There was a strong, gusting wind blowing. He gulped air desperately through his half-open mouth, feeling its cold shock on his lungs, and cursed the world in general.

“Food poisoning!” he thought. The meal earlier on, at the reception. Something – the chicken? the pork pies? – had tasted strange, but he had eaten it anyway, in his
hunger. The contents of his stomach flipped over painfully, causing him to double up over the car bonnet.

He forced himself upright and went to inspect the damage. One of the front lights was smashed, the left wing dented, and there were scratches, some deep, along that side. He’d lost a lot
of paint. Still, it could have been worse. The wall he had hit some dozens of yards back must have been ready to collapse, or the car would have been in a very bad way.

He sat down on the grass bank and waited for his heart to stop racing. His head felt clearer, but things still didn’t look quite right; the world was still hazy and slightly out of
kilter.

Next to him the car clicked and sighed as the engine cooled. After a while he glanced underneath to check that nothing was leaking, got back inside, and carefully backed onto the tarmac. He
continued along the little back road at about ten miles an hour until a further spasm in his stomach made him shut his eyes in agony, and he had to stop again.

He got out, slammed the door behind him, and looked around.

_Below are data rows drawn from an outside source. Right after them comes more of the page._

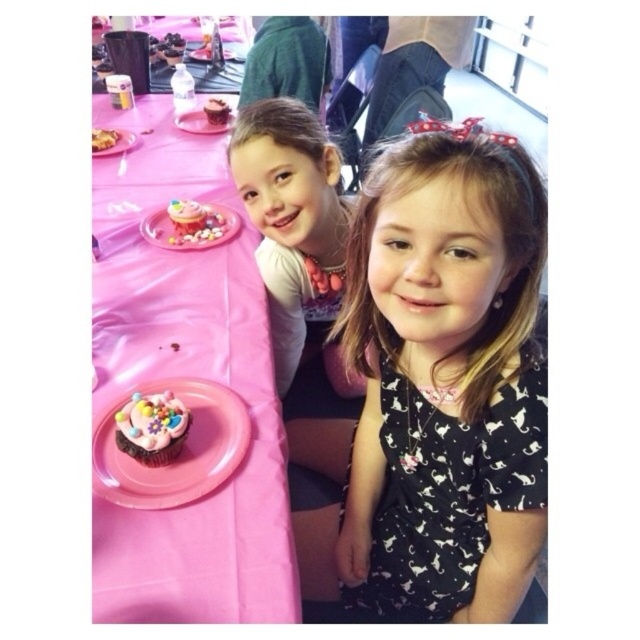
You are a photographer setting up for a birthday party photo. You need to ensure that the pink paper plate at upper center and the matte pink cupcake at center are both visible in the frame. Given their sizes, which object should you position closer to the camera to maintain both in focus?

The pink paper plate at upper center is not as tall as the matte pink cupcake at center. To ensure both are visible and in focus, position the pink paper plate at upper center closer to the camera since it is shorter, allowing the cupcake to still be within the frame while maintaining focus.

You are a photographer at a birthday party and want to capture a closeup of the matte pink cupcake at center and chocolate frosted cake at upper left. Which one is closer to the camera?

The matte pink cupcake at center is closer to the camera because it is positioned over the chocolate frosted cake at upper left.

You are a photographer setting up for a birthday party photo shoot. You need to ensure that the matte pink cupcake at center is visible above the pink paper plate at upper center in the final shot. Based on the scene description, can you confirm if this arrangement is already achieved?

The pink paper plate at upper center is located below the matte pink cupcake at center, so the cupcake is naturally visible above the plate in the current arrangement.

He was near the top of a hill. Open countryside lay spread around him on all sides. Ahead of him a row of scraggy, dark-leafed trees stretched to the right towards acres of torn-up fields and
pyramids of raw earth; a scene of tortured ugliness. In front of them a deeply scarred path of churned mud led to a set of old diggings, called the Victory Quarry, that had partly been turned into
a tip by the Borough Council. A multitude of large skips, painted drab brown, sprawled away at all angles beyond the end of the line of trees; a porta-cabin guarded the entrance at the other side.
A skimpy gate of wire grill on an iron frame gaped wide to give access to dust carts and private vehicles arriving from time to time with cargoes of every kind of rubbish.